Global Volcanism Program, 1998. Report on Kerinci (Indonesia). In: Wunderman, R (ed.), Bulletin of the Global Volcanism Network, 23:8. Smithsonian Institution. https://doi.org/10.5479/si.GVP.BGVN199808-261170.

Volcano Profile |  Complete Bulletin


Kerinci

Indonesia

1.697°S, 101.264°E; summit elev. 3800 m

All times are local (unless otherwise noted)


Activity increased beginning on 4 July. A gray-to-black plume escaped the summit crater under high pressure around noon. Local residents heard a noise similar to cannon-fire. The cloud rose 800-2,000 m above the summit. The eruption ended about 1700. On 5 July the volcano had resumed its normal level of activity; the plume reached heights of 100-400 m above the summit.

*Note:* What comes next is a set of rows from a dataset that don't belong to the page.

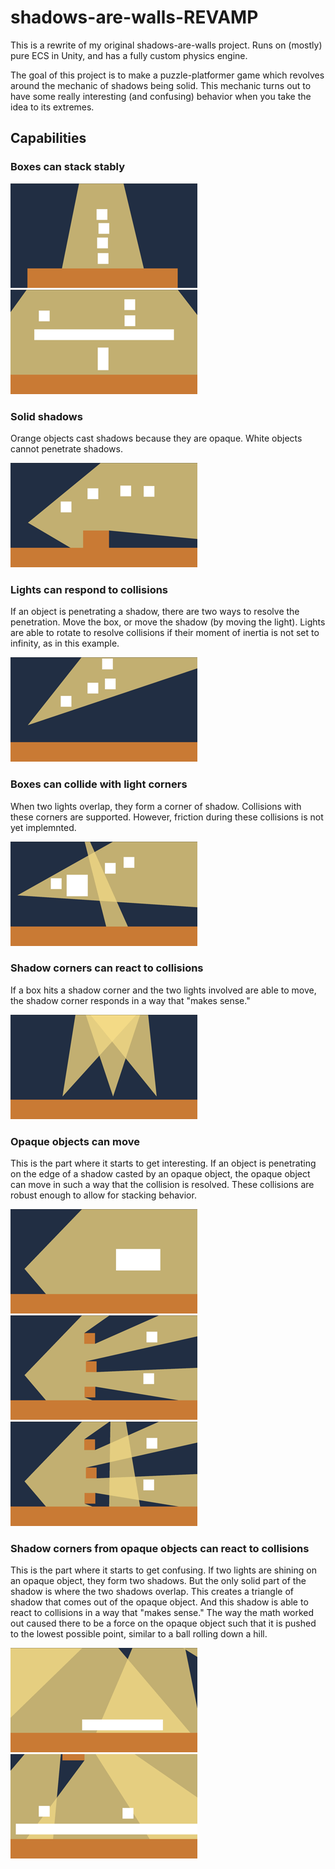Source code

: # shadows-are-walls-REVAMP
This is a rewrite of my original shadows-are-walls project. Runs on (mostly) pure ECS in Unity, and has a fully custom physics engine. 

The goal of this project is to make a puzzle-platformer game which revolves around the mechanic of shadows being solid. This mechanic turns out to have some really interesting (and confusing) behavior when you take the idea to its extremes.


## Capabilities

### Boxes can stack stably

![](https://github.com/EricPendergast/shadows-are-walls-REVAMP/blob/main/Gifs/1.gif)
![](https://github.com/EricPendergast/shadows-are-walls-REVAMP/blob/main/Gifs/2.gif)

### Solid shadows

Orange objects cast shadows because they are opaque. White objects cannot penetrate shadows.

![](https://github.com/EricPendergast/shadows-are-walls-REVAMP/blob/main/Gifs/3.gif)

### Lights can respond to collisions

If an object is penetrating a shadow, there are two ways to resolve the penetration. Move the box, or move the shadow (by moving the light). Lights are able to rotate to resolve collisions if their moment of inertia is not set to infinity, as in this example.

![](https://github.com/EricPendergast/shadows-are-walls-REVAMP/blob/main/Gifs/4.gif)

### Boxes can collide with light corners

When two lights overlap, they form a corner of shadow. Collisions with these corners are supported. However, friction during these collisions is not yet implemnted.

![](https://github.com/EricPendergast/shadows-are-walls-REVAMP/blob/main/Gifs/5.gif)

### Shadow corners can react to collisions

If a box hits a shadow corner and the two lights involved are able to move, the shadow corner responds in a way that "makes sense."

![](https://github.com/EricPendergast/shadows-are-walls-REVAMP/blob/main/Gifs/6.gif)

### Opaque objects can move

This is the part where it starts to get interesting. If an object is penetrating on the edge of a shadow casted by an opaque object, the opaque object can move in such a way that the collision is resolved. These collisions are robust enough to allow for stacking behavior.

![](https://github.com/EricPendergast/shadows-are-walls-REVAMP/blob/main/Gifs/7.gif)
![](https://github.com/EricPendergast/shadows-are-walls-REVAMP/blob/main/Gifs/8.gif)
![](https://github.com/EricPendergast/shadows-are-walls-REVAMP/blob/main/Gifs/9.gif)

### Shadow corners from opaque objects can react to collisions

This is the part where it starts to get confusing. If two lights are shining on an opaque object, they form two shadows. But the only solid part of the shadow is where the two shadows overlap. This creates a triangle of shadow that comes out of the opaque object. And this shadow is able to react to collisions in a way that "makes sense." The way the math worked out caused there to be a force on the opaque object such that it is pushed to the lowest possible point, similar to a ball rolling down a hill.

![](https://github.com/EricPendergast/shadows-are-walls-REVAMP/blob/main/Gifs/10.gif)
![](https://github.com/EricPendergast/shadows-are-walls-REVAMP/blob/main/Gifs/11.gif)
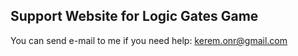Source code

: ## Support Website for Logic Gates Game

You can send e-mail to me if you need help: kerem.onr@gmail.com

Geologic Background. Gunung Kerinci in central Sumatra forms Indonesia's highest volcano and is one of the most active in Sumatra. It is capped by an unvegetated young summit cone that was constructed NE of an older crater remnant. There is a deep 600-m-wide summit crater often partially filled by a small crater lake that lies on the NE crater floor, opposite the SW-rim summit. The massive 13 x 25 km wide volcano towers 2400-3300 m above surrounding plains and is elongated in a N-S direction. Frequently active, Kerinci has been the source of numerous moderate explosive eruptions since its first recorded eruption in 1838.